● Given exercise 1: Count the lines of the records that contain the string "kern", treating uppercase and lowercase as distinct, and report only the number.

Something along the lines of Hollywood make them feel the axis powers were 'cool', they were then curious at what the axis were doing and thought they should have been cunning. Doesn't make much sense to me either...


----------



## DerAdlerIstGelandet (Jan 24, 2006)

Oh well thanks for the attempt.


----------



## CurzonDax (Jan 24, 2006)

I see what he means. In many circles there is a sort of lost cause syndrome towards the Whermacht and the Luftwaffe, sort of the same lost cause syndrome for the Confederacy in the US. This lost cause syndrome is not a pro-Nazi feeling but it wants to re-enact the trials of the grunts and pilots of the Whermacht and the Luftwaffe. In fact I think more people reenact the Whermacht than others here in the US (gotta admit the uniforms are cooler looking than that of the US Army and English army).

Look at the BoB movie, the Luftwaffe pilots were cheery and joking sort of guys while the RAF characters were stoic, stiff, and mechanical, the stereotype of the stoic RAF pilot defending the island. 

To me in movies like Stalingrad and Cross of Iron they seem to go out of thier way to make the Whermacht characters look human and like "the good guys". I am not trying to belittle the suffering the Germans went through in Russia (or for that matter in Falaise), but it seems that sometimes directors here and in Europe try to do this like trying to make the Confederates look the same way in Gettysburg.

I hope I made sense and did not insult ya Alder or others.

:{)


----------



## DerAdlerIstGelandet (Jan 25, 2006)

Nope no insults here.


----------



## loomaluftwaffe (Jan 26, 2006)

i shouldnt go 2 this forum after seeing fireworks/party
i dont make sense after those stuff
well basically... I JUST DONT MAKE SENSE MMKAY?


----------



## DerAdlerIstGelandet (Jan 28, 2006)

You watch a lot fo South Park dont you?

● Given exercise 2: In the forum thread, what reason does loomaluftwaffe give for not visiting the forum after seeing fireworks or a party?

● Data for the task:
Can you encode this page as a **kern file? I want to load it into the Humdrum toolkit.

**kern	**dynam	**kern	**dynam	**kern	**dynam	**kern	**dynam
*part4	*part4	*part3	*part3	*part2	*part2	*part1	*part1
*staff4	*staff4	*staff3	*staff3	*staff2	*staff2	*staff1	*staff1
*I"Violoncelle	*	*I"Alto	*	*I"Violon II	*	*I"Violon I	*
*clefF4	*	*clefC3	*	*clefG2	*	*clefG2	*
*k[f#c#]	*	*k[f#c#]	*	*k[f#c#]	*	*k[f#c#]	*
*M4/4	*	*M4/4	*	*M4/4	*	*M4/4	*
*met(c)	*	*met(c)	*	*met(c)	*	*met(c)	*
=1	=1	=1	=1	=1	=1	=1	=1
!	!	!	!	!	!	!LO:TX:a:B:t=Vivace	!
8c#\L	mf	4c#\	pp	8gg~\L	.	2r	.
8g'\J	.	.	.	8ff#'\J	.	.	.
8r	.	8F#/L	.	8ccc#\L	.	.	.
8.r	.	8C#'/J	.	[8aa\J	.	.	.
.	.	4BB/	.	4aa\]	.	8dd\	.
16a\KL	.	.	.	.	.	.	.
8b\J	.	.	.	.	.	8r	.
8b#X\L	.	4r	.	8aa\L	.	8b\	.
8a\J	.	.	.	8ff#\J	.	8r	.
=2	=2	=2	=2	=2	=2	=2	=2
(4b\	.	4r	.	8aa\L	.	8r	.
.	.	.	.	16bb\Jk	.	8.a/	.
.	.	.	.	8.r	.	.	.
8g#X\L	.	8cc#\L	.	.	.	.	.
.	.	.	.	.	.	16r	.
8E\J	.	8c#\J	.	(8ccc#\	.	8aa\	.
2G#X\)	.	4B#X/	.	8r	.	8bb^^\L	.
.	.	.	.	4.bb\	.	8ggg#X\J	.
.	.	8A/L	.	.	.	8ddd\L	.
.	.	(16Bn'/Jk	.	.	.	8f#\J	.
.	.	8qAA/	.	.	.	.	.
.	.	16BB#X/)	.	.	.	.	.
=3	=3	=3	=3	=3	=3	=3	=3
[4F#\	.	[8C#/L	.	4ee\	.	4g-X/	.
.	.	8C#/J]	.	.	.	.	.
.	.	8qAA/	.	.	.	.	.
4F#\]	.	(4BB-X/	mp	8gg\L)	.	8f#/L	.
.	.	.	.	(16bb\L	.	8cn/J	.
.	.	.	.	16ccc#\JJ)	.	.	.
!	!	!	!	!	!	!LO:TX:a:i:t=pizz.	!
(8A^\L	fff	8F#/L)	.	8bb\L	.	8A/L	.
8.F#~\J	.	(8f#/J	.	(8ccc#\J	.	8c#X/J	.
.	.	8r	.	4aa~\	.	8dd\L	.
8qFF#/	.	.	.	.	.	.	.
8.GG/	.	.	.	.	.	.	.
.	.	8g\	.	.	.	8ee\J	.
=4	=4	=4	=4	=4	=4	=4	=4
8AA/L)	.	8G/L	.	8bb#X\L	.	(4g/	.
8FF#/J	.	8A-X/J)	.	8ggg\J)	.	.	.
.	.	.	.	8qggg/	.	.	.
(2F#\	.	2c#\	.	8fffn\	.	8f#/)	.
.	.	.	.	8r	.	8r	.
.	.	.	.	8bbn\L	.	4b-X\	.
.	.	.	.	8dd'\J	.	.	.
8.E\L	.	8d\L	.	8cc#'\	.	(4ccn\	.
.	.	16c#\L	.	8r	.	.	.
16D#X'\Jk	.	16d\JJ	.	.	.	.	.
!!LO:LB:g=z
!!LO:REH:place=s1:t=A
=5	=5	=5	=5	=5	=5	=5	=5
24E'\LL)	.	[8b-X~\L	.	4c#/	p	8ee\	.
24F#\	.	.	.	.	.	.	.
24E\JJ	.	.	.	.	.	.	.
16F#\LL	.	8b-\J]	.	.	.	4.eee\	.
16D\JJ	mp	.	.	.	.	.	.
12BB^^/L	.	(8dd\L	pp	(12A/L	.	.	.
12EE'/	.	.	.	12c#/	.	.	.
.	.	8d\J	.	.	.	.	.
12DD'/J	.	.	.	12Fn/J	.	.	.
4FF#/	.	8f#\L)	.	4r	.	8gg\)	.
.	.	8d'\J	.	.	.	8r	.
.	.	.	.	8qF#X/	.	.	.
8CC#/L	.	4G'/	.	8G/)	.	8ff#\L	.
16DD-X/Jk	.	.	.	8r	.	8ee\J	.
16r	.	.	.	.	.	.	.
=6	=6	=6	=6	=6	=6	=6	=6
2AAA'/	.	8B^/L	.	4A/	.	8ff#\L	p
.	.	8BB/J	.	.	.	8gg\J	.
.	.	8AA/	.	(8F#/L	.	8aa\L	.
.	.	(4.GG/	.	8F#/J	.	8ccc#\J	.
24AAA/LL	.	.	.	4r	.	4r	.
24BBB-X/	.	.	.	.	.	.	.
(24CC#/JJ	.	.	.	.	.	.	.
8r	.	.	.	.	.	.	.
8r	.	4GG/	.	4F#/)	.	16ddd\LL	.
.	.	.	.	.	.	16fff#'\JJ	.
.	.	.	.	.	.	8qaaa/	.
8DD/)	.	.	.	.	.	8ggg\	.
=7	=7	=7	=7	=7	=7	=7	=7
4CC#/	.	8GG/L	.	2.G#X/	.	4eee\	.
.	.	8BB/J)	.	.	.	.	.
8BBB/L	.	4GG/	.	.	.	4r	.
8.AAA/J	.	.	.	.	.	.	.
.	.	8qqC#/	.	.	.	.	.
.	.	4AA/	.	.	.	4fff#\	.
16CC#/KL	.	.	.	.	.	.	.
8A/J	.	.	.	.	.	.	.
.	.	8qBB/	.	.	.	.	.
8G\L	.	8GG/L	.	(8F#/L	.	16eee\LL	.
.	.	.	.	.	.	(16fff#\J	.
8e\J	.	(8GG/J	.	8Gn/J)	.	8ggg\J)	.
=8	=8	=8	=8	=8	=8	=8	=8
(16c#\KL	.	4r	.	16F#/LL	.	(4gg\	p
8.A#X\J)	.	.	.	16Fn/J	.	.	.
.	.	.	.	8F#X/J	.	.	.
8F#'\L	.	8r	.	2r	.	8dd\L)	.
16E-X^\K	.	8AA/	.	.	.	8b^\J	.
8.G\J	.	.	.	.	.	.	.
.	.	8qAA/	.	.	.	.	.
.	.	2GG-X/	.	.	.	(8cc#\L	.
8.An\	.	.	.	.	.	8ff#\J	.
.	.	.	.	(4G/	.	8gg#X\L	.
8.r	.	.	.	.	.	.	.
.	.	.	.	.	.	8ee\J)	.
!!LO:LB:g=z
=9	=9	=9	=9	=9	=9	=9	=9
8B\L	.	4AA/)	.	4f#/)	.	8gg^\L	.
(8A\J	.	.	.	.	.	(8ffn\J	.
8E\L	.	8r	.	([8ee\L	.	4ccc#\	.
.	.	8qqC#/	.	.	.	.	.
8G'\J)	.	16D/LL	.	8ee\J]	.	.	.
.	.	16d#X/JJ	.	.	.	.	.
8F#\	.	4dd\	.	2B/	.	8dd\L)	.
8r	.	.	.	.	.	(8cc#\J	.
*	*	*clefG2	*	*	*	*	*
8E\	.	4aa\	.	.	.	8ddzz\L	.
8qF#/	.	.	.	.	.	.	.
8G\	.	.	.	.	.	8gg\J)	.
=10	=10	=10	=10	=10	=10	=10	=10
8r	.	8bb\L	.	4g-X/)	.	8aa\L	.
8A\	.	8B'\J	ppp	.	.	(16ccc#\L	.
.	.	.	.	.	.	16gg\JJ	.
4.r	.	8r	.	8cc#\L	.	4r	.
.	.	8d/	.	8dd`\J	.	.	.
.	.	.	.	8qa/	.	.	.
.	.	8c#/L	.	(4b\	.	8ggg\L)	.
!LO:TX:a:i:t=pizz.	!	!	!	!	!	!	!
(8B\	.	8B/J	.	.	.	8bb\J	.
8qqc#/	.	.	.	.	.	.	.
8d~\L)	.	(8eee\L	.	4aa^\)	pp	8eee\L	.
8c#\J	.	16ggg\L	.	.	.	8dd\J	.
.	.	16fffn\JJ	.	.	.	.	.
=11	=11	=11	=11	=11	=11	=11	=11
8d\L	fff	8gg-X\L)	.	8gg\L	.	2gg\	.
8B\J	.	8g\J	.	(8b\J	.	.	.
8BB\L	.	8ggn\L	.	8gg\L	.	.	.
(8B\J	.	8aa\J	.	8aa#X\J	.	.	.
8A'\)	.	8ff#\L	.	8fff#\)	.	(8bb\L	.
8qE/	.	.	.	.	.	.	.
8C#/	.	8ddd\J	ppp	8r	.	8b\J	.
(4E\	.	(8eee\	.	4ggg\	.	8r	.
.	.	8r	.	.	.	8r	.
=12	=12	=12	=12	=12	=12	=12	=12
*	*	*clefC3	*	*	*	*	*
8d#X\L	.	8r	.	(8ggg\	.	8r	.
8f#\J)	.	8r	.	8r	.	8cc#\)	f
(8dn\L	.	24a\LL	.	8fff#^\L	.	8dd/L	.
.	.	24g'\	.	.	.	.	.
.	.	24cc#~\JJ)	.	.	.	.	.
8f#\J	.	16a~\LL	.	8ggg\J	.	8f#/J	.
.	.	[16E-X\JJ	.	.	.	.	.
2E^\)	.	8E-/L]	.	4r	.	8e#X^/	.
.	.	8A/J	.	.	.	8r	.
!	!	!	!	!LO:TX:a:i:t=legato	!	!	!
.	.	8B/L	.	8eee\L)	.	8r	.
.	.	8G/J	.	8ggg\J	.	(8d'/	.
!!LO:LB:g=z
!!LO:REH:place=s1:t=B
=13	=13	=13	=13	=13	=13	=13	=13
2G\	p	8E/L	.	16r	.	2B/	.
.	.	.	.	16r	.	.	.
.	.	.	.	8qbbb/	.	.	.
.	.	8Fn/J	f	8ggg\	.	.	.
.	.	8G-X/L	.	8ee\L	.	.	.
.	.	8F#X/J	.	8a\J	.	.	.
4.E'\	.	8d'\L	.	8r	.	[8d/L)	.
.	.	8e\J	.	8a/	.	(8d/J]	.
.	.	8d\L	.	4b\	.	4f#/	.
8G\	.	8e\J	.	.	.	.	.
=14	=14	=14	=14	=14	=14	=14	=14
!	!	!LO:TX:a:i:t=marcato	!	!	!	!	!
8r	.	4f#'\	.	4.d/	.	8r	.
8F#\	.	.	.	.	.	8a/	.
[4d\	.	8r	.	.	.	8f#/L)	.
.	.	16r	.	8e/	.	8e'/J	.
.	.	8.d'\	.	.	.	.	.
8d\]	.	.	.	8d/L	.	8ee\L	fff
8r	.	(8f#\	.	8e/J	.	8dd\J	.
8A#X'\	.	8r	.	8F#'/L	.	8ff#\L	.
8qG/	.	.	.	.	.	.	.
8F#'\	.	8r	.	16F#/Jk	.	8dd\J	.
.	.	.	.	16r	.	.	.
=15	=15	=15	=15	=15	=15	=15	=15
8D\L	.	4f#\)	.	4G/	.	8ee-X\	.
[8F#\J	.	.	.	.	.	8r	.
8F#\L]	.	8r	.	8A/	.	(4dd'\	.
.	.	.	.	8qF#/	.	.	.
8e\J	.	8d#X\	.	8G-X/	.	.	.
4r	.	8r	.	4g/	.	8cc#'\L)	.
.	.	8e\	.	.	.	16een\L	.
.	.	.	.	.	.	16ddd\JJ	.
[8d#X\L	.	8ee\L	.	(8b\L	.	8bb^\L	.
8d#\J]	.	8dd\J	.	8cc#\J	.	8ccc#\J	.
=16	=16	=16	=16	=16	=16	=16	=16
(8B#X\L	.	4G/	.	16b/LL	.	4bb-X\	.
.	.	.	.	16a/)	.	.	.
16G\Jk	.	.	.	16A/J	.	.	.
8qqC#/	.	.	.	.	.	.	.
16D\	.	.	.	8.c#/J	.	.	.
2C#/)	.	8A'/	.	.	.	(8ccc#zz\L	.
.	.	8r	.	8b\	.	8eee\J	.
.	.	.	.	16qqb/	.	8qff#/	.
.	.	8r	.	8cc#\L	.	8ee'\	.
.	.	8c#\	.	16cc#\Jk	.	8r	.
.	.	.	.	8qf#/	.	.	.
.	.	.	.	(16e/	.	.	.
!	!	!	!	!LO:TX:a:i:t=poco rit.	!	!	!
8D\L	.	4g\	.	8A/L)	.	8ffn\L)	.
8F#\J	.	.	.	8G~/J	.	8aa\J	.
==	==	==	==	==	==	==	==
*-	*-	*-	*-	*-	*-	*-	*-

● Response 1: 2

● Response 2: Loomaluftwaffe states that after seeing fireworks or a party, the poster does not make sense.